Ugandan soldiers in Central African Republic have sexually exploited or abused at least 13 women and girls since 2015, including at least one rape, Human Rights Watch said Monday.
The rights group said in a report Monday that two of the women were girls when the abuse happened, charging that some of the victims have been threatened into silence.
Fifteen of the women and girls interviewed said they became pregnant and the men responsible left the country without giving any support, the report said.
Ugandan authorities have already "taken action" after investigating some individuals named as perpetrators, said Ugandan military spokesman Brig. Richard Karemire. He said one soldier was charged before a military court martial, but gave no details about action taken against the others.
"If there are some bad apples among ourselves, we will handle them according to our laws," he said.

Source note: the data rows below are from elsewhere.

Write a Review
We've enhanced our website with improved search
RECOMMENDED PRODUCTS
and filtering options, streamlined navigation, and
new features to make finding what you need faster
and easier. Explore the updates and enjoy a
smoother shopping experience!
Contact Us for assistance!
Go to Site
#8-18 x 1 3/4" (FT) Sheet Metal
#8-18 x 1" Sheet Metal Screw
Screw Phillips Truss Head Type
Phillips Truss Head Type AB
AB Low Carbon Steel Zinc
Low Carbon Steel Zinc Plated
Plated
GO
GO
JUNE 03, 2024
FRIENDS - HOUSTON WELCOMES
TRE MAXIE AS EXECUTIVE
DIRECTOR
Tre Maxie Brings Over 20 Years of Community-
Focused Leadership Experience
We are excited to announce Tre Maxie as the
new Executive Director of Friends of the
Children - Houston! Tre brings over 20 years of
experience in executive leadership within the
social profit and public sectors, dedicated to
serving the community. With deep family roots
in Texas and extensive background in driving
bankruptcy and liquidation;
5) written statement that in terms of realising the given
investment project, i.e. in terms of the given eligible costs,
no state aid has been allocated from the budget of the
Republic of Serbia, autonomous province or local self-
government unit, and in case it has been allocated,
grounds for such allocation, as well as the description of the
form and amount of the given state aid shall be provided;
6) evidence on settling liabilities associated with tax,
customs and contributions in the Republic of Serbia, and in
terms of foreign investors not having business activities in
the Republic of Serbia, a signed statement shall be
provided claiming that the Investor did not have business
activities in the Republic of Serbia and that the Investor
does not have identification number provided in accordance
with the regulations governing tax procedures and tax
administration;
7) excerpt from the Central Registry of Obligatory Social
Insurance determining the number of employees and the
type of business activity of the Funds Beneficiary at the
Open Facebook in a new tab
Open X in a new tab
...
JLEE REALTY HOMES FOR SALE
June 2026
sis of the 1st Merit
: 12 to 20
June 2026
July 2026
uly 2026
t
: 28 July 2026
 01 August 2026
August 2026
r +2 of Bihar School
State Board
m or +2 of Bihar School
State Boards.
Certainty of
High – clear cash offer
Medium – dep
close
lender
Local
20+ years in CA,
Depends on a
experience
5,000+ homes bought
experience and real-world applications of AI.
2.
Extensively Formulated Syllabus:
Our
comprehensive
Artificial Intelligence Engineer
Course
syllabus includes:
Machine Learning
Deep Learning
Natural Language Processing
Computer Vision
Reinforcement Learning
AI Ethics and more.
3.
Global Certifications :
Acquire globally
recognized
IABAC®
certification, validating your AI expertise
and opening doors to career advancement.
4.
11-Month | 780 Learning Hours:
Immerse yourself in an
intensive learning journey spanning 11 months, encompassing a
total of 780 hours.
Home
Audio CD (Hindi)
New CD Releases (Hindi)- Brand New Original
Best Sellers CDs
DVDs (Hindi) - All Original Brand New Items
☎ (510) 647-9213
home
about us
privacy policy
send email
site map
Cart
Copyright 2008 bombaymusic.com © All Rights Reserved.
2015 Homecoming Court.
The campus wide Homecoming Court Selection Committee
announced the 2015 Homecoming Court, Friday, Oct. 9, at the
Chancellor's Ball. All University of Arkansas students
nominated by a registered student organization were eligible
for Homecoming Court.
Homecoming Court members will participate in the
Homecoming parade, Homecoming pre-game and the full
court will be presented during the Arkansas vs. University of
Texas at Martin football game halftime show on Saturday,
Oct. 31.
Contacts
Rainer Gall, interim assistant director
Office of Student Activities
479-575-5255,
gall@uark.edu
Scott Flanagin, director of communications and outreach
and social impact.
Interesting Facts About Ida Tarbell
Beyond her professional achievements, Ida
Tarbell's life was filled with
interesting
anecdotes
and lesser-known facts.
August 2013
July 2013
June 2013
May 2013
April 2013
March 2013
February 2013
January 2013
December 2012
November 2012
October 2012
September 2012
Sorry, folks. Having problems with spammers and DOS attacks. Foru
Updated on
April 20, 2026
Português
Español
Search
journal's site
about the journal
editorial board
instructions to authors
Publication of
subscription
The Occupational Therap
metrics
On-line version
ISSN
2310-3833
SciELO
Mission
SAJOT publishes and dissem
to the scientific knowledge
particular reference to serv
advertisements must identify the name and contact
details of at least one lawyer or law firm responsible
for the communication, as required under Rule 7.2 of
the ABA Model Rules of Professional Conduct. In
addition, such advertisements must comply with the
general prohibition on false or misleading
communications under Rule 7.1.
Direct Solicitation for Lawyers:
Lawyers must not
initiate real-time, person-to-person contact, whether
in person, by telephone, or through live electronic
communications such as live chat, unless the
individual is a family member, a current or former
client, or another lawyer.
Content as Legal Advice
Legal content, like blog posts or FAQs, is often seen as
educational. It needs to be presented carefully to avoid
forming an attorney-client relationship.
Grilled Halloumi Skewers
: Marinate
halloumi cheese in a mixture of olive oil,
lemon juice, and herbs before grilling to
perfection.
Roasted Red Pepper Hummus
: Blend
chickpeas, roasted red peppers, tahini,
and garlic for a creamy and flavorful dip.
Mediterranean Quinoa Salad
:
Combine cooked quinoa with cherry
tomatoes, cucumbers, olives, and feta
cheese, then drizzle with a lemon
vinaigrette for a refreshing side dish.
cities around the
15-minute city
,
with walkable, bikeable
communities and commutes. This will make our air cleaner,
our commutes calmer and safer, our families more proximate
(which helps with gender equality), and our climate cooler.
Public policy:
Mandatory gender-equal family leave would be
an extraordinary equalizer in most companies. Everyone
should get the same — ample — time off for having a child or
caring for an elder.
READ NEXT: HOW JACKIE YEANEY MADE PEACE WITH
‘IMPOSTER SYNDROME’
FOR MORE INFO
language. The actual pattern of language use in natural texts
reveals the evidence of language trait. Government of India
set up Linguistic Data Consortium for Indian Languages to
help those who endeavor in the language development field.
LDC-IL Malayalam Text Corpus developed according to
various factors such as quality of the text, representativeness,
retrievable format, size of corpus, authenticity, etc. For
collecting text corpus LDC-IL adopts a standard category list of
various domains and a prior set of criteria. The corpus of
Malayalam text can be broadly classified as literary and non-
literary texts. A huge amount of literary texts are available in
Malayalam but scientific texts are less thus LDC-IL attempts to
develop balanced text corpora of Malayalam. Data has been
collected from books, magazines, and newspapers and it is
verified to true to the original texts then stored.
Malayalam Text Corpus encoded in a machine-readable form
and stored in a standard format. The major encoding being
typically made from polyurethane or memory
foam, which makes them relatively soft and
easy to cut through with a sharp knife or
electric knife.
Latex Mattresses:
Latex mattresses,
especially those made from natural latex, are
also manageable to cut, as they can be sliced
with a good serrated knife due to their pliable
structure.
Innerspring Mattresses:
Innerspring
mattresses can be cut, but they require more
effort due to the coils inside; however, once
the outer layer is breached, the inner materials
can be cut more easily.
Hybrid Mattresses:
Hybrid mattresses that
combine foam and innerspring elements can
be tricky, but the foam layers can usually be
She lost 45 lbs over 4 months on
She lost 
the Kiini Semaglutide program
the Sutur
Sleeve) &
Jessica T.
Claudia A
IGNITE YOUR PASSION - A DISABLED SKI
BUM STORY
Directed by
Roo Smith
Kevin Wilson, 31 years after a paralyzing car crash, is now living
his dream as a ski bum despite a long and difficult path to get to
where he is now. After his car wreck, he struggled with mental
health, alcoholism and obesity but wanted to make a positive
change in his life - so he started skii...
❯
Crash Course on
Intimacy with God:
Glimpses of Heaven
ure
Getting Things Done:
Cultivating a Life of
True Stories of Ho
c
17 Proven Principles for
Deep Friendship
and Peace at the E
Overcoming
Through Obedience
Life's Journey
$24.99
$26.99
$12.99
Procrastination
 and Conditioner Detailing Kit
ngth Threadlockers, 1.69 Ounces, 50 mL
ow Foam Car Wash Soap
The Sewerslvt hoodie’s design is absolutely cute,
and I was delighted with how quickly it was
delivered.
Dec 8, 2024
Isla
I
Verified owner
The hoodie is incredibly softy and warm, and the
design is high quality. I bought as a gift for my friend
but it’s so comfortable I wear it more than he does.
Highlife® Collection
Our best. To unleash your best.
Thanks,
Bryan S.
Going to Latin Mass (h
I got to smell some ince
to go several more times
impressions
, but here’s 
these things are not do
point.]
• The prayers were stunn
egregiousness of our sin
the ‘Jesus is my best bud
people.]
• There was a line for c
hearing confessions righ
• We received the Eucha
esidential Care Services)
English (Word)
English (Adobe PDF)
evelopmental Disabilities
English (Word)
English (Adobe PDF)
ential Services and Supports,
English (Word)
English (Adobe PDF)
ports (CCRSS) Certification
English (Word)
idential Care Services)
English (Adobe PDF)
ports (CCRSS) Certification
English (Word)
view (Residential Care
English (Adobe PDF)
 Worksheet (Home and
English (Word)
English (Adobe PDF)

Ugandan forces announced in April that they would withdraw from Central African Republic, where they were deployed in 2009 as part of an African Union force hunting the Lord's Resistance Army rebels.
The rebels are led by Joseph Kony, a fugitive from justice who has been sanctioned by the U.S. In their mission to catch or kill Kony and other LRA leaders, the Ugandans had been backed by U.S. special forces. American forces have also pulled out of the jungle hunt, saying the rebels no longer pose a serious threat.
"As counter-LRA operations wind down, Uganda's military should not ignore allegations of sexual exploitation and rape by its soldiers in the Central African Republic," said Lewis Mudge, Africa researcher at Human Rights Watch.
"Ugandan and African Union authorities should conduct proper investigations, punish those responsible, and make sure that the women and girls who were sexually abused or exploited get the services they need."
Ugandan forces face other allegations of sexual abuse and exploitation in countries where they have been deployed, including Somalia and Congo.
The U.N. Office of the High Commissioner of Human Rights has also documented 14 cases of sexual abuse by Ugandan forces in Central African Republic.
Most of the women interviewed by Human Rights Watch said they had sex with Ugandan soldiers in exchange for food or money, and some said the Ugandans wanted them to be their "local wives."